Technical innovations during the past 40 years industrialized fishing and agriculture in the sea's enormous drainage basin, home to 160 million people in 17 countries.
The virtually landlocked sea had always served as a sink for human and natural wastes dumped into its tributaries - the Danube, Don, and Dneister Rivers. But the vast increase in chemical fertilizers, pesticides, industrial wastes, and untreated human sewage proved too much for the sea to bear.
The increased nutrient loads yielded an overproduction of phytoplankton, which in turn blocked light from reaching pastures of sea grasses and algae on the coastal shelf. As these undersea meadows vanished, so too did the mollusks, crustaceans, and flatfish that lived there. And other fish species - already decimated by overfishing - lost their primary breeding grounds. Already weakened by oil spills, toxic dumping, and pesticide runoff, the ecosystem began to collapse.
About this time, the Mnemiopsis jellyfish arrived from North America in the ballast water of a passing freighter. It thrived in the weakened ecosystem, devouring fish larvae and the tiny animals eaten by small fish. The jellyfish population quickly reached a total mass of 900 million tons - 10 times the annual fish harvest of the entire world - and has begun spreading to the Aegean Sea, having eaten the Black Sea nearly bare. Romania and Bulgaria have sold their commercial fishing fleets to Greece. "Traditional fishing continues, but with smaller and smaller yields," says Ionescu.
So serious is the environmental catastrophe that many have feared the sea will never recover. But new scientific studies commissioned by the Black Sea task force indicate that many "keystone" species such as sea grass and red algae have survived in tiny numbers. "If the habitats of these species can be protected, and further damage avoided, the sea may slowly recover from the bottom up," says Dr. Mee. "The sea will never be the same because many species were lost for good, but it can recover if we act now."
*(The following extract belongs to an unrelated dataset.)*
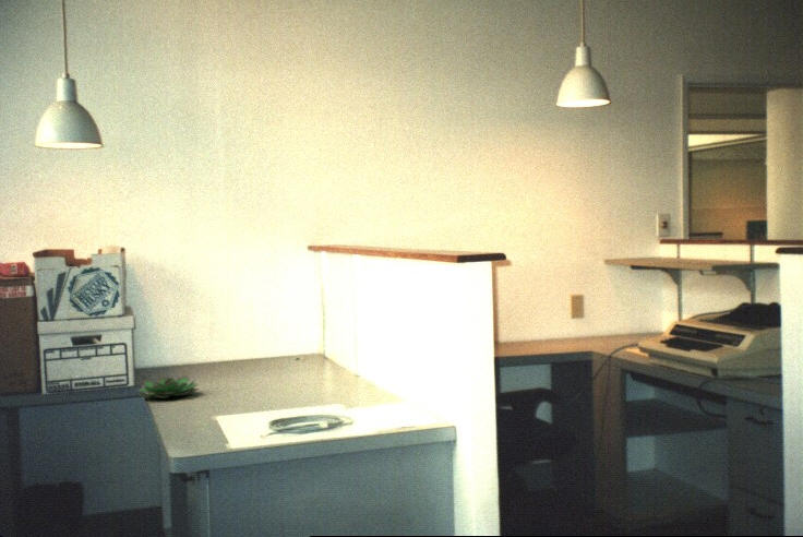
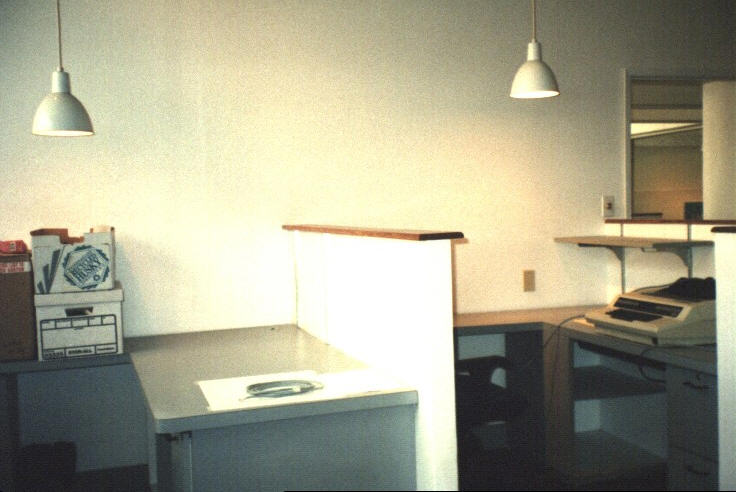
- succulent plant [136,374,200,398]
Leaders of the six countries that share the sea - Romania, Bulgaria, Russia, Ukraine, Georgia, and Turkey - signed an agreement Oct. 31 to coordinate efforts to save the sea. Operating under the aegis of the Black Sea task force, the countries have divided research responsibilities and agreed to set up joint regulation of fishing, shipping, pollution, and coastal development. They are also drawing up lists of priority pollution "hot spots" that require immediate attention.
Funds greatly needed
Most hot spots will require major investments to build new wastewater treatment stations, improve agricultural practices, and modernize industrial facilities. But five of the six coastal states are undergoing difficult economic and social transformations and have few funds of their own. And as similar programs for the Baltic Sea and Danube River (from which much of the Black Sea's pollution arrives) have found, sources of international funding are few and far between.
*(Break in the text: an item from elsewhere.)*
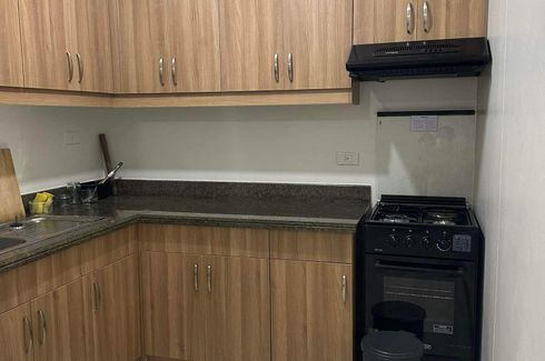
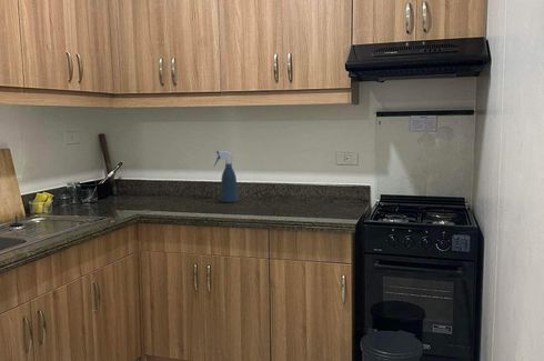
+ spray bottle [213,150,240,203]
So far the list of hot spots for priority investments is being compiled. A preliminary list of emergency sites - most for municipalities requiring emergency wastewater treat- ment facilities - already runs more than $400 million. "We are first focusing on actions that can yield tangible improvements with little or no investment." Mee says. "This will improve skills and confidence in the recipient countries, thus building toward their being able to implement bankable projects."